Parents who receive the child element in their Universal Credit can carry on getting this until the child reaches 16. They are treated as a qualifying young person up to (but not including) the 1 September after their 16th birthday.
This can be extended to the 1 September following their 19th birthday if they are enrolled on a course of full-time, non-advanced* education.
*Full time is 12 hours per week, and ‘non advanced’ includes GCSEs, A levels, NVQs and Highers in Scotland.
If the child/young person makes a claim for Universal Credit, the parent/carer’s Child Benefit/Child Tax Credit or child element of Universal Credit will stop.
Appointeeship
Looking after the benefit claim of a person aged 16 and over
At age 16, the benefit system starts to treat a young person as an adult, and so the default position is that the young person has to claim and be responsible for their own benefit claims.
There are many complex responsibilities involved in claiming a benefit, for example:
- managing money
- knowing what changes in circumstances have to be reported
- knowing how and when to report changes
- making and receiving phone calls from officials
- completing and returning forms promptly
- understanding complex letters and responding promptly.

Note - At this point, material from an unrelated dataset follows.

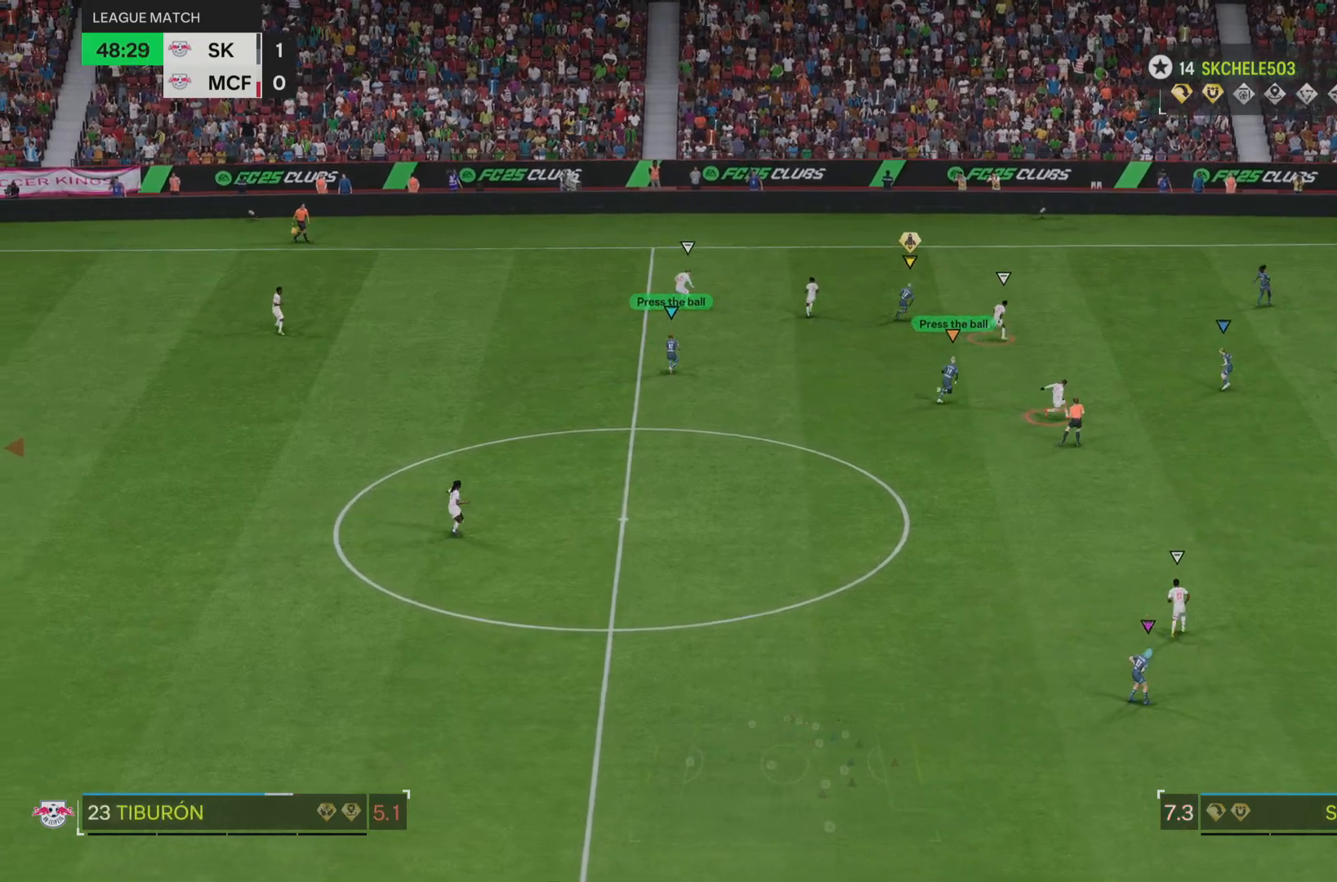
{"buttons": ["L2"], "left_stick": "down", "right_stick": "center", "events": [[167, "left_stick", "down-right"], [250, "L2", "down"], [334, "left_stick", "down"]]}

If a person is not able to manage their own benefit claim, another adult can apply to be their ‘appointee’. An appointee is a person who is responsible for all aspects of another adult’s benefit claims. It is common for parents of a young autistic person to become the appointee when the young person turns 16. Being appointee only makes you responsible for the person’s benefit claims, not any other issues.
Any government office that pays a benefit can make you appointee. The most common way of becoming appointee is by telling the Department of Work and Pensions that you want to become appointee when the young person is approaching 16. If the young person is over 16 already, but you feel that they need an appointee, you can contact the office that pays the benefit and ask to be made the appointee.
Whenever someone asks to be made appointee for another adult, the Department of Work and Pensions will send a visiting officer to see you. The feedback we get from parents who have had these visits is positive. Parents are often worried about the visit but tell us that they are not problematic.
The visits have three functions:
- to check that the prospective appointee understands the responsibility they are taking on
- to avoid financial abuse (otherwise anyone could take over someone else’s benefit claim)
- to check that the person does lack the capacity to manage their own benefit claim.
If you feel that it is not possible for the young person to meet the visiting officer, you should explain this to the visiting officer when they contact you to arrange the visit. The only purpose of the visit is to consider making you the appointee. They are not checking or assessing the criteria for any benefit that is in payment.